Анат пробовала поспорить: «Эммануш мой, ведь вся сила роли духовного лидера в том, что у него нет ни секунды покоя, но ты же помогаешь наставлять целую общину на путь Торы, что может быть важнее этого?»
Она попыталась поговорить с равом Лидером, чтобы тот убедил его, но Эммануэль уперся: «Поверь, я правда больше не могу, это одни заботы и только». Он направил письмо в управление, не поддался уговорам председателя остаться, сказал и ему, что больше не может, просто не может. Ариэли неделю кряду почти каждый вечер приходил его умолять, говоря, что пусть прекратит все уроки, только выносит галахические суждения. Но Эммануэль ответил: «Все не так, Ариэли, не так, это серьезная роль, она требует отдачи» — и отправил письмо, всем девяноста семьям Беэрота, сообщая об окончании своей службы раввином поселения и прося с этих пор обращаться к нему «Эммануэль», а не «рав Эммануэль». В конце письма указал; что хотел бы возглавить поиск нового раввина себе на замену. «Я не бросаю дело, а просто хочу посвятить себя профессиональному занятию офтальмологией», — закончил он лаконичное письмо предложением, добавить которое упросила его Анат.

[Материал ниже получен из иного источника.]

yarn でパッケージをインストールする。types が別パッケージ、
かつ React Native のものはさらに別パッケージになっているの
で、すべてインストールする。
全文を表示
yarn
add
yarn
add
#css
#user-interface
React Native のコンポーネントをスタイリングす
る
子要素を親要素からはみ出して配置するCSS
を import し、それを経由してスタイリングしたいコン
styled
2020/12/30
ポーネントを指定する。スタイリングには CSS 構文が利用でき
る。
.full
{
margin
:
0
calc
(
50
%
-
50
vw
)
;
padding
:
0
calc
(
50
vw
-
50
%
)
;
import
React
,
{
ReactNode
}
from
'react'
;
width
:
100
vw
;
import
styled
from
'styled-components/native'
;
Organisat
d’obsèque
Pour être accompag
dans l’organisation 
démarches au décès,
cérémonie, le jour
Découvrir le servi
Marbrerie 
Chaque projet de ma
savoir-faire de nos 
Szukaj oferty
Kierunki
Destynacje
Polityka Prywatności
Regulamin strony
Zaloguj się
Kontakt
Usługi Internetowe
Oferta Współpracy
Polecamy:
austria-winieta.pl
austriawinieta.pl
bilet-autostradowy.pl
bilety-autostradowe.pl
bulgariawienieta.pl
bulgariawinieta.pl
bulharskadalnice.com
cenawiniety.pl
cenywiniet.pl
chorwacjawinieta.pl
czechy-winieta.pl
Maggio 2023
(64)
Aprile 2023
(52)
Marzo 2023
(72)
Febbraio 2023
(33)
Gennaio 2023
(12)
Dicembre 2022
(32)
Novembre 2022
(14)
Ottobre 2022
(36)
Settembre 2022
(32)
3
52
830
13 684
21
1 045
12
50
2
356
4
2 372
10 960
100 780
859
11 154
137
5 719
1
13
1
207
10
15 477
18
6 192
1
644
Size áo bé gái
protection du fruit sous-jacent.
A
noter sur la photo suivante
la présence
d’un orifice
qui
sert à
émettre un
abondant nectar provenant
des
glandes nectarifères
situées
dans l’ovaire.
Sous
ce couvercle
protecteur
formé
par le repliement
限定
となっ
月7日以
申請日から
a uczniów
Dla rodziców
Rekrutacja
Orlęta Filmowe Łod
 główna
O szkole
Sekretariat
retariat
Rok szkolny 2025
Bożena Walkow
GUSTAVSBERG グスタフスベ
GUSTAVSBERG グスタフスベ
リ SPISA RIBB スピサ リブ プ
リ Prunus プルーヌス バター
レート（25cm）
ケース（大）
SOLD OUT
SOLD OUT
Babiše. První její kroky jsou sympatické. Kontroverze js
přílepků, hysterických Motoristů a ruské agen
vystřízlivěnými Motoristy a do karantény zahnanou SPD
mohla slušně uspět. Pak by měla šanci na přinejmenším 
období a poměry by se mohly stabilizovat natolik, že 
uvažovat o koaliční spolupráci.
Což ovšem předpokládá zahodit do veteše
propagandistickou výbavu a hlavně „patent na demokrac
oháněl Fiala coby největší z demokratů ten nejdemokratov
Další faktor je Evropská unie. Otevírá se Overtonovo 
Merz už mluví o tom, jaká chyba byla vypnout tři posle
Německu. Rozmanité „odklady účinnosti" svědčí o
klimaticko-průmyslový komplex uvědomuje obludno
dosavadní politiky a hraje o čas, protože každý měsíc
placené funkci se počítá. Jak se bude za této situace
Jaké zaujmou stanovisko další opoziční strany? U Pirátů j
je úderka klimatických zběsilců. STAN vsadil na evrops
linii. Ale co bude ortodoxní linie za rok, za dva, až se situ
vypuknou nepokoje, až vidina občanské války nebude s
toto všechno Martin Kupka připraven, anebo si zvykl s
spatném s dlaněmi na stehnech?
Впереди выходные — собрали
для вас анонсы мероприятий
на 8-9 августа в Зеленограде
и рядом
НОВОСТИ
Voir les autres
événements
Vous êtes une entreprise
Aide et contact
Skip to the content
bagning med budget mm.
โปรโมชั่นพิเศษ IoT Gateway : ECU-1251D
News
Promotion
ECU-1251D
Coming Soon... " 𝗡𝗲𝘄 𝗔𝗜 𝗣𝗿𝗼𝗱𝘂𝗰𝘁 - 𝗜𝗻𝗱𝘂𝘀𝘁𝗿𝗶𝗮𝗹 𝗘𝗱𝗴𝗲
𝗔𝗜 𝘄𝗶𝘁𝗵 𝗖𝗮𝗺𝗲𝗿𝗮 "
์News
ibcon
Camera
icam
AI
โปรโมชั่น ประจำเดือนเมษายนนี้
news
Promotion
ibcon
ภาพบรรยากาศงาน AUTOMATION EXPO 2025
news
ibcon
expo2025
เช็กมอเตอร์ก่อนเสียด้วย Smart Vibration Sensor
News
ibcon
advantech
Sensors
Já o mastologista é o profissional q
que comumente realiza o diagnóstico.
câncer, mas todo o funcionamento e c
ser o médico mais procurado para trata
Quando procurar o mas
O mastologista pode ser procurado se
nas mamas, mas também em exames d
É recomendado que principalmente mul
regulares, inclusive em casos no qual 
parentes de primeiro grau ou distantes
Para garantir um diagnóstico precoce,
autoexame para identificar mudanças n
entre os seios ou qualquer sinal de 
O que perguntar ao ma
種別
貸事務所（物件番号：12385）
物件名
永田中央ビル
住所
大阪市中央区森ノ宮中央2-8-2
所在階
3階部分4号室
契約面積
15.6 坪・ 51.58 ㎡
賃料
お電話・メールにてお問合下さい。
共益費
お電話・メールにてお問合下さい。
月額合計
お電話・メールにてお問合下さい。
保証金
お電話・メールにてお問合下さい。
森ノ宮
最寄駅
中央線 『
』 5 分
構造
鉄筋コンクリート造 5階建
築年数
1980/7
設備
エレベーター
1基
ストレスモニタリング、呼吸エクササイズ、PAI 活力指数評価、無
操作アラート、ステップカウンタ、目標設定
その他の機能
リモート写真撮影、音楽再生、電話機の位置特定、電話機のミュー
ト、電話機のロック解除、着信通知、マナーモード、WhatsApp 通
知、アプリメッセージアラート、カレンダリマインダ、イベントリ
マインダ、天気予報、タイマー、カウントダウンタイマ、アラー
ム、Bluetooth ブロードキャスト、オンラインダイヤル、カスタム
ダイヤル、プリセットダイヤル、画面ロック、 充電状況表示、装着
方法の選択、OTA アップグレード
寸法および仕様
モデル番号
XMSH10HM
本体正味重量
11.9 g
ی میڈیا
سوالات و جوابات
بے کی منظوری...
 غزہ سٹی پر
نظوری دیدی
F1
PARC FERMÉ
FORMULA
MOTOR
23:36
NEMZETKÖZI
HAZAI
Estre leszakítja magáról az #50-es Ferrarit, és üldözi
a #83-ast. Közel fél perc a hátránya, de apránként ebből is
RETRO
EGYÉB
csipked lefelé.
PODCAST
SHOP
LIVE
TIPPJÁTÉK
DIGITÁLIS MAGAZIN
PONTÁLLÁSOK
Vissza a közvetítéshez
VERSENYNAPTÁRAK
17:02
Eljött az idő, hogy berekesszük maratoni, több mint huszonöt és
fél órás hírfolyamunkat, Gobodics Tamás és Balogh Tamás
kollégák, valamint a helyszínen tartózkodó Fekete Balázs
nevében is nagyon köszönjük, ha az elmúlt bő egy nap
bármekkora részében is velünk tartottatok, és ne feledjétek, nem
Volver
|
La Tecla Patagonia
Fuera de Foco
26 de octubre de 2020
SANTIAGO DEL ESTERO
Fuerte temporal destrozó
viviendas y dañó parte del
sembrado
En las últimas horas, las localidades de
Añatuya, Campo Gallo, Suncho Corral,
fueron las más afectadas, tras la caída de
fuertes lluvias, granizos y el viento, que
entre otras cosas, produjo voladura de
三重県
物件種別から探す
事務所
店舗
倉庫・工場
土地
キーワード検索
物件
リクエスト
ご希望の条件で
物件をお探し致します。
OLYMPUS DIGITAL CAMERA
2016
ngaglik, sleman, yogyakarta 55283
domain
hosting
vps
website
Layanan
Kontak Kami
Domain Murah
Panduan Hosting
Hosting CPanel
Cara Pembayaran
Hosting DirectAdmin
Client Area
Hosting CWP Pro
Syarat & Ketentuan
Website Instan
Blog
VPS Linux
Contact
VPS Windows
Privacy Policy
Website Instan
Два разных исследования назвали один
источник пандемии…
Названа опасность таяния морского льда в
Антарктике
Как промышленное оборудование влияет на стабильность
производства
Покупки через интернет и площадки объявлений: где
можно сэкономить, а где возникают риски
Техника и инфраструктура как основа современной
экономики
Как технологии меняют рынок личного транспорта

И он в самом деле возглавил группу, которая с большим трудом искала нового раввина для поселения, где с уходом Эммануэля с этого поста усугубились расколы и споры между ашкеназами и сефардами, особенно по вопросам обряда молитвы и расположения сидячих мест на мероприятиях: мужчины и женщины отдельно или смешанно, семьями. Каждая сторона была вооружена арсеналом имен авторитетов, чьи постановления подтверждали ее мнение, и все подкрепляли свои речи именем реб Моше Файнштейна[59], а в последний праздник Симхат Тора[60] всплыл еще и вопрос танцев женщин со свитком Торы, который угрожал расколоть поселение надвое. После каждой такой свары в синагоге Эммануэль возвращался к Анат с ощущением собственной правоты: «Видишь? На что мне весь этот балаган?»
Старожилы Беэрота уговаривали Эммануэля вернуться на должность раввина: если дело за временем, которого не хватает из-за оптики, пусть оставит ее, а поселение обеспечит ему зарплату. Но Эммануэль отмахивался с печальной улыбкой — не в этом суть.
«Но ведь именно то, что вы были одним из основателей, — большое преимущество, вы один можете понять наши тонкости, чужой человек останется чужим, — настаивая, вновь и вновь убеждали они. — Человек со стороны никогда по-настоящему не поймет, что у нас тут происходит».